Saved entries:
*** Begin section ***

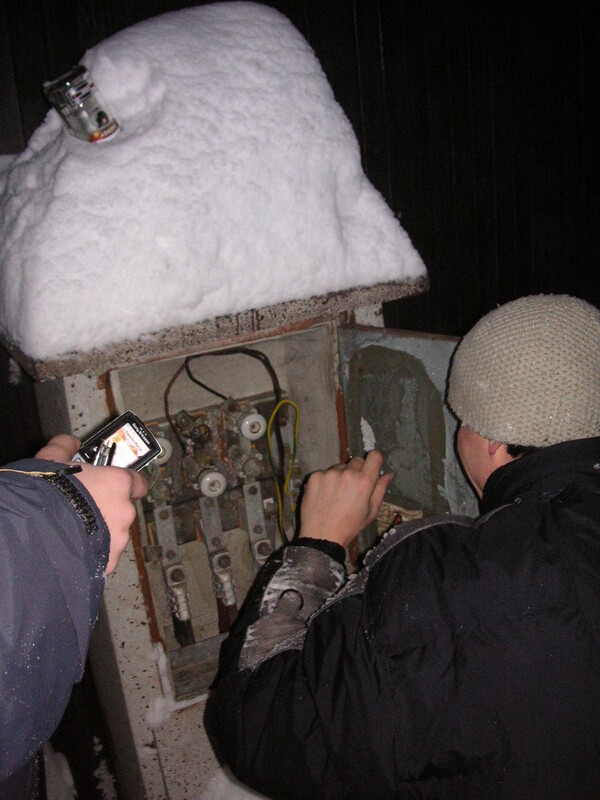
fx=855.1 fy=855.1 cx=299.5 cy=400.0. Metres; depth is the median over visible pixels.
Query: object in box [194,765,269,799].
snow patch
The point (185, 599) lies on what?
electrical terminal
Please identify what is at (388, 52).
wall
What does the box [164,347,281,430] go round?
black cable
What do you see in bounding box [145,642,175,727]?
snow patch
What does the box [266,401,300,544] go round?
yellow cable
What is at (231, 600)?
electrical terminal
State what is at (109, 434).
smartphone
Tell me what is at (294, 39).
snow
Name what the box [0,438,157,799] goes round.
person
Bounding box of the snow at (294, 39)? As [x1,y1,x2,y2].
[0,3,426,366]
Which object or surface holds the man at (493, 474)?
on the ground
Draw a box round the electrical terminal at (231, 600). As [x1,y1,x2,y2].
[198,486,237,617]
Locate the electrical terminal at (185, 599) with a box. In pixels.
[152,496,192,640]
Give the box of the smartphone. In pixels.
[72,410,165,470]
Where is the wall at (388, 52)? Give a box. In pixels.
[0,0,599,438]
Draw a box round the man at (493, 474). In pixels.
[206,294,599,799]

*** End section ***

**Exercise aim:** Every entry, word for word, should be given again; the pictures are not part of the copy.

**Result:**
fx=855.1 fy=855.1 cx=299.5 cy=400.0. Metres; depth is the median over visible pixels.
Query: object in box [194,765,269,799].
snow patch
The point (185, 599) lies on what?
electrical terminal
Please identify what is at (388, 52).
wall
What does the box [164,347,281,430] go round?
black cable
What do you see in bounding box [145,642,175,727]?
snow patch
What does the box [266,401,300,544] go round?
yellow cable
What is at (231, 600)?
electrical terminal
State what is at (109, 434).
smartphone
Tell me what is at (294, 39).
snow
Name what the box [0,438,157,799] goes round.
person
Bounding box of the snow at (294, 39)? As [x1,y1,x2,y2].
[0,3,426,366]
Which object or surface holds the man at (493, 474)?
on the ground
Draw a box round the electrical terminal at (231, 600). As [x1,y1,x2,y2].
[198,486,237,617]
Locate the electrical terminal at (185, 599) with a box. In pixels.
[152,496,192,640]
Give the box of the smartphone. In pixels.
[72,410,165,470]
Where is the wall at (388, 52)? Give a box. In pixels.
[0,0,599,438]
Draw a box round the man at (493, 474). In pixels.
[206,294,599,799]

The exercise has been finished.